Abstract:

Botnets have become one of the most serious threats on the Internet. On the platform of botnets, attackers conduct series of malicious activities such as distributed denial-of-service (DDoS) or virtual currencies mining. Network traffic has been widely used as the data source for the detection of botnets. However, there are two main issues on the detection of botnets with network traffic. First, many traditional filtering methods such as whitelisting are not able to process the very large amount of traffic data in real-time due to their limited computational capability. Second, many existing detection methods, based on network traffic clustering, result in high false positive rates.
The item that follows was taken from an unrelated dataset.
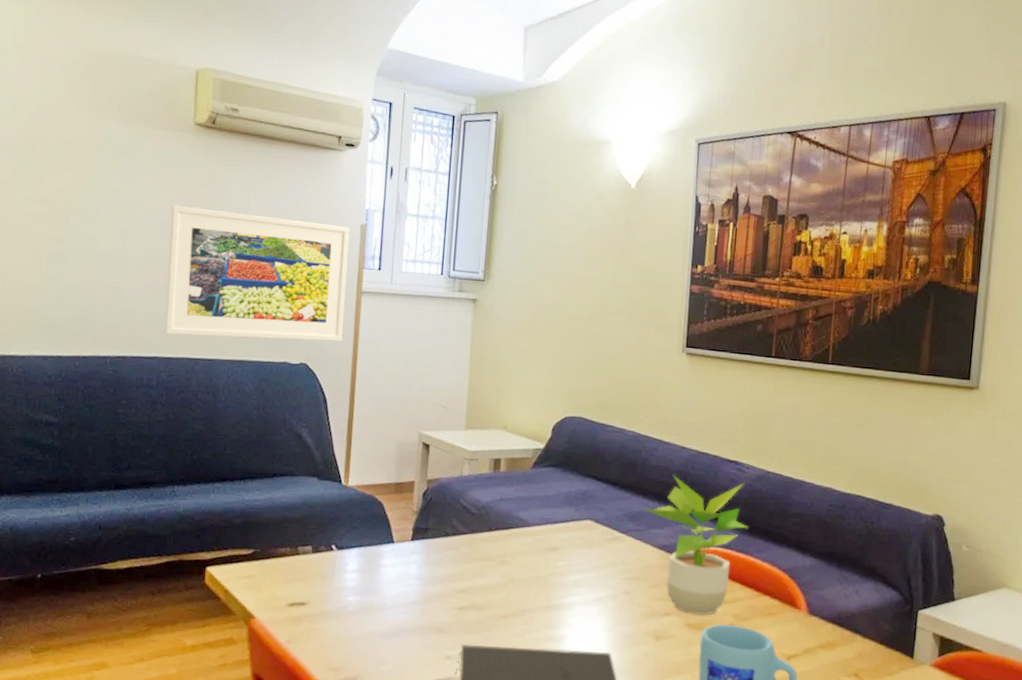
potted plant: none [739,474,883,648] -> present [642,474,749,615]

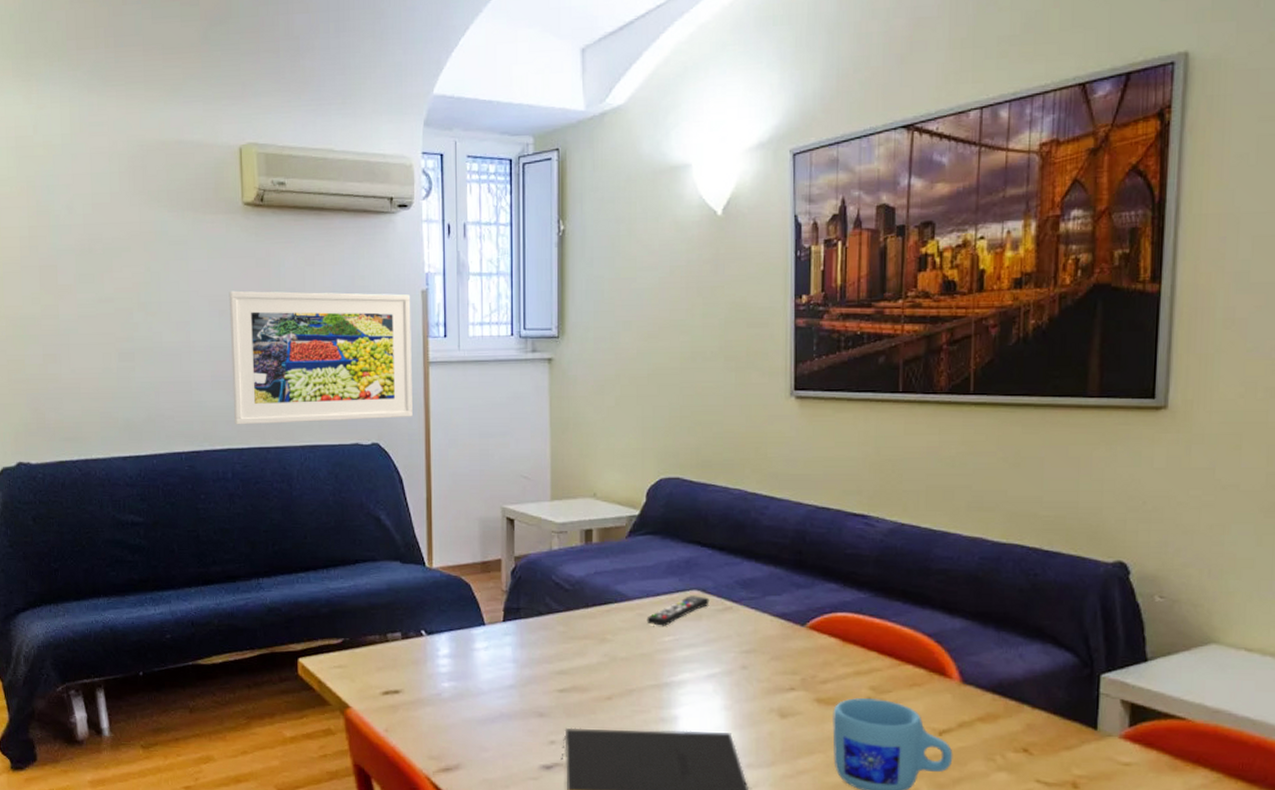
remote control: none [543,525,601,552] -> present [646,596,710,626]
potted plant: present [642,474,749,615] -> none [755,534,883,689]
In this work, we are motivated to resolve the above two issues by proposing a lightweight botnet detection system called BotCapturer, based on two-layered analysis with anomaly detection in graph and network communication traffic clustering. First, we identify anomalous nodes that correspond to C&C (Control and Command) servers with anomaly scores in a graph abstracted from the network traffic. Second, we take advantage of clustering algorithms to check whether the nodes interacting with an anomalous node share similar communication pattern. In order to minimize irrelevant traffic, we propose a traffic reduction method to reduce more than 85% background traffic. The reduction is conducted by filtering the packets that are unrelated to the hosts like C&C server. We collect a very big dataset by simulating five different botnets and mixing the collected traffic with background traffic obtained from ISP. Extensive experiments are conducted and evaluation results based on our own dataset show that BotCapturer reduces more than 85% input raw packet traces and achieves a high detection rate (100%) with a low false positive rate (0.01%), demonstrating that it is very effective and efficient in detecting latest botnets.